I Was a One-Cat Woman -- But Now I'm a Crazy Cat Lady
Having more than one cat is hogwash. Get too many cats, and you're a crazy cat lady. At least, that’s what I thought for many a year. I relished living with one kitty for 10 years. She moved with me from my apartment to my first home. I’d moved up the ladder, and was a bit full of myself, being a general manager of a weekly newspaper chain. She was a perfect companion.
I’d hear people talk about multipet households, and I’d think to myself -- that’s stupid. Why would anyone have more than one cat or dog? One’s plenty. They have a good life. No one harasses them. They have sunny windows all to themselves. They have the food bowl all to themselves. As it turns out, I was headed for a change.
I had no intention of adding to my feline family. I was gone quite a lot, working long hours, traveling from one end of New Hampshire to the other. One cat, Victory, (who I met outside a bar) was all I could deal with. After all, the house was quite small, ample for two of us, but no more.
Victory, or Vic, became quite spoiled. I left the air conditioner on for her so she’d stay comfortable during those hot summer days in southern New Hampshire. She’d get some tuna treats from friends when they came over for a few nips after a long week at work.

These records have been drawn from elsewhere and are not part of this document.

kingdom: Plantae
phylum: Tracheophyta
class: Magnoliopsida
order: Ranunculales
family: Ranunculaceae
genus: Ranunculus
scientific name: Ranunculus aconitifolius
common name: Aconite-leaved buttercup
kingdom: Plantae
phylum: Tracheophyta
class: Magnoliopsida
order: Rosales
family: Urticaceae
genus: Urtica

In the spring of 1989, my life dramatically changed. My grandmother died. She’d been like a mother to me and our entire family. Gram lived with us -- or, I should say, we lived with her on the family farm. She was quite a matriarch. She ruled the roost, and when she died it left quite a hole for all of us.
My dad, who was now retired, had been taking care of her. After a few months, he started thinking about getting a new kitten. While my parents had a calico cat, Sam, they thought a kitten would be a delight. Sam was a bit skittish and removed. A kitten might be more attentive and fill some of the void.
Because we didn't know of anyone having a kitten to give away, I suggested we go to the local animal shelter in search of a new feline for dad. It was Columbus Day weekend.
I’d never been into an animal shelter. I’d heard about them, but never entered this world before. It was indeed sad to see all these cats in cages. There were rows and rows of cages in this one big room. You could walk up and down isles with cats on both sides of you. There were howling dogs in the nearby kennel. It was hard to think.
Mom and Dad went looking for their kitten. I hung back to check out the cats. I was meandering up and down the isles casually looking at them. Too bad they had been left at the shelter, I thought. Too bad they didn’t have good loving homes. Every once in a while one would start meowing and swishing their tale to get my attention.
There was this one kitty who was going out of her way to get my attention. She was hooking her paw outside the cage, meowing in a rather high-pitched manner. I stopped to pet her. She kept hooking me, as if to grab my hand. She’d put her chin against the cage, hoping I’d rub her chin.
She was stunning, steel gray with a touch of brown sprinkled in her glossy coat. She had bright green eyes, and big ears. She couldn’t be very old. She was determined to get my attention, and keep it. She kept pawing at my hand, nuzzling her chin against it. She was becoming very excited with my attention.
I thought, “Oh crap ...” This was one nice cat. I didn’t expect this. She’d be ideal, but I couldn't do it to Victory. Maybe Mom and Dad could keep her for a while. She’d be a fantastic playmate for the new kitten. After all, she was barely more than a kitten herself.
Mom and Dad did find a white, long-haired kitten with dark gray patches. She was about three months old, all kitten, feisty and playful. They made out the adoption papers, only they couldn’t take her home till the next day.
I knew I really wanted this cat, and that scared me. I decided to sleep on it, because with time I knew I could usually talk myself out of buying things that I didn’t need. Would it be a good decision to get a second cat? I did not need one. But, deep inside, I knew I really wanted her. Blue had put a paw print on my heart, and coaxed me into wanting to make her a part of my life.
The next day, we went to pick up the kitten, and my decision was made. I just had to have Blue. I had fallen for her, and she for me. There was no turning back. I filled out the paperwork. The next day, I returned to the shelter and picked her up.
Everything was great about Blue, except the name. It was not fitting. She really did resemble a Russian Blue, but all I could think of was some old codger named Blue I’d known as a kid. She was much more dignified and refined. Could she be a Smokey? That didn’t fit either. She became Smokey Blue.
She was no ordinary cat. She chirped like a bird, and became snuggle city. She’d crawl into your lap and just die to be petted. She wasn’t obnoxious about it. She would take no for an answer, but not till after a very persistent effort to gain my undivided attention. From the first encounter at the shelter, she was a true love. If I was on the phone, she’d start chirping for attention. Then, she’d start biting and playing with the chord. She wanted my attention, and didn’t want me giving it to that phone.
We decided Smokey Blue would stay temporarily with my parents. She’d play with the kitten, Snag. They had free reign throughout the house. One day, Dad decided to close off some unused rooms. They managed to get the door ajar, and literally chewed and clawed their way through. That would teach Dad they weren’t going to be barred from their fun playrooms.